[Listed records — start]

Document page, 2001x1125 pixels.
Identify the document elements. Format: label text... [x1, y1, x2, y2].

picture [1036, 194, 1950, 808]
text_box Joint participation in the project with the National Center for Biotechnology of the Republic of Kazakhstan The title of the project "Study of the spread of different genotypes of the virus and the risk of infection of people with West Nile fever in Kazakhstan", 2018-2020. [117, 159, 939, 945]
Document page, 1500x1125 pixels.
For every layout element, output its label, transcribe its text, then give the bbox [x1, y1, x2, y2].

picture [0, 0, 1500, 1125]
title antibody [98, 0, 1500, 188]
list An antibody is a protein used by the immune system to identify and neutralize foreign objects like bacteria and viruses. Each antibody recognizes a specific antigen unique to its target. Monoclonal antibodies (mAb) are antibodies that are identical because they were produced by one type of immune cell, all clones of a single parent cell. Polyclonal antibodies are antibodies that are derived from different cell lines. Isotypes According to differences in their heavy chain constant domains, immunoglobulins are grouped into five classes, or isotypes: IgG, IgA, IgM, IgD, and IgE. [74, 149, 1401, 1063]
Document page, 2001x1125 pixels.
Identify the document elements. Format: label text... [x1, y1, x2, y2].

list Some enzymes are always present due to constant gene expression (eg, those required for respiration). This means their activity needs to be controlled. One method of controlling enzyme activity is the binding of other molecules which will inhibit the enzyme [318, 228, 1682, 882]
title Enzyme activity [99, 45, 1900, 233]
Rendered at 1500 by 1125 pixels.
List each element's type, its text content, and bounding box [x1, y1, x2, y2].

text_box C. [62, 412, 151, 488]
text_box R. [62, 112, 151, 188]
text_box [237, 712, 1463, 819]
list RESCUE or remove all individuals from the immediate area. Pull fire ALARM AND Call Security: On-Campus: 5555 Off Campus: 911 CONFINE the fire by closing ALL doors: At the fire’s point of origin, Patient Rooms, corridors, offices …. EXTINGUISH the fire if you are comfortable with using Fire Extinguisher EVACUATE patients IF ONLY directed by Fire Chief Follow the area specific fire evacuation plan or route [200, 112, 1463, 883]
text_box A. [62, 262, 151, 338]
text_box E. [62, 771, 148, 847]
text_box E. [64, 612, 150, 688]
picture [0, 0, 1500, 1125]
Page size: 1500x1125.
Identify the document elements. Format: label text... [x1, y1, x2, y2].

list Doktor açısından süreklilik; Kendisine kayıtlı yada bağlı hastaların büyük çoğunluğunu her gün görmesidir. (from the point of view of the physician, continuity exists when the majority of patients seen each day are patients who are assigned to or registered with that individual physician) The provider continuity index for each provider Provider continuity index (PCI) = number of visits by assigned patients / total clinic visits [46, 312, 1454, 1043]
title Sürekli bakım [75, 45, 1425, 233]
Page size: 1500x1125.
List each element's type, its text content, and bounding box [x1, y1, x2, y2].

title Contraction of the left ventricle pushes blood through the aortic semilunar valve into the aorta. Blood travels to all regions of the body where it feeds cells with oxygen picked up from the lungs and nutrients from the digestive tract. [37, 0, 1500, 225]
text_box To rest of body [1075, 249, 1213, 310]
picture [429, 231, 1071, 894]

[Listed records — finish]

Aim of the task: Write out each record exactly, without addition or omission.

Answer to this task:
Document page, 2001x1125 pixels.
Identify the document elements. Format: label text... [x1, y1, x2, y2].

picture [1036, 194, 1950, 808]
text_box Joint participation in the project with the National Center for Biotechnology of the Republic of Kazakhstan The title of the project "Study of the spread of different genotypes of the virus and the risk of infection of people with West Nile fever in Kazakhstan", 2018-2020. [117, 159, 939, 945]
Document page, 1500x1125 pixels.
For every layout element, output its label, transcribe its text, then give the bbox [x1, y1, x2, y2].

picture [0, 0, 1500, 1125]
title antibody [98, 0, 1500, 188]
list An antibody is a protein used by the immune system to identify and neutralize foreign objects like bacteria and viruses. Each antibody recognizes a specific antigen unique to its target. Monoclonal antibodies (mAb) are antibodies that are identical because they were produced by one type of immune cell, all clones of a single parent cell. Polyclonal antibodies are antibodies that are derived from different cell lines. Isotypes According to differences in their heavy chain constant domains, immunoglobulins are grouped into five classes, or isotypes: IgG, IgA, IgM, IgD, and IgE. [74, 149, 1401, 1063]
Document page, 2001x1125 pixels.
Identify the document elements. Format: label text... [x1, y1, x2, y2].

list Some enzymes are always present due to constant gene expression (eg, those required for respiration). This means their activity needs to be controlled. One method of controlling enzyme activity is the binding of other molecules which will inhibit the enzyme [318, 228, 1682, 882]
title Enzyme activity [99, 45, 1900, 233]
Rendered at 1500 by 1125 pixels.
List each element's type, its text content, and bounding box [x1, y1, x2, y2].

text_box C. [62, 412, 151, 488]
text_box R. [62, 112, 151, 188]
text_box [237, 712, 1463, 819]
list RESCUE or remove all individuals from the immediate area. Pull fire ALARM AND Call Security: On-Campus: 5555 Off Campus: 911 CONFINE the fire by closing ALL doors: At the fire’s point of origin, Patient Rooms, corridors, offices …. EXTINGUISH the fire if you are comfortable with using Fire Extinguisher EVACUATE patients IF ONLY directed by Fire Chief Follow the area specific fire evacuation plan or route [200, 112, 1463, 883]
text_box A. [62, 262, 151, 338]
text_box E. [62, 771, 148, 847]
text_box E. [64, 612, 150, 688]
picture [0, 0, 1500, 1125]
Page size: 1500x1125.
Identify the document elements. Format: label text... [x1, y1, x2, y2].

list Doktor açısından süreklilik; Kendisine kayıtlı yada bağlı hastaların büyük çoğunluğunu her gün görmesidir. (from the point of view of the physician, continuity exists when the majority of patients seen each day are patients who are assigned to or registered with that individual physician) The provider continuity index for each provider Provider continuity index (PCI) = number of visits by assigned patients / total clinic visits [46, 312, 1454, 1043]
title Sürekli bakım [75, 45, 1425, 233]
Page size: 1500x1125.
List each element's type, its text content, and bounding box [x1, y1, x2, y2].

title Contraction of the left ventricle pushes blood through the aortic semilunar valve into the aorta. Blood travels to all regions of the body where it feeds cells with oxygen picked up from the lungs and nutrients from the digestive tract. [37, 0, 1500, 225]
text_box To rest of body [1075, 249, 1213, 310]
picture [429, 231, 1071, 894]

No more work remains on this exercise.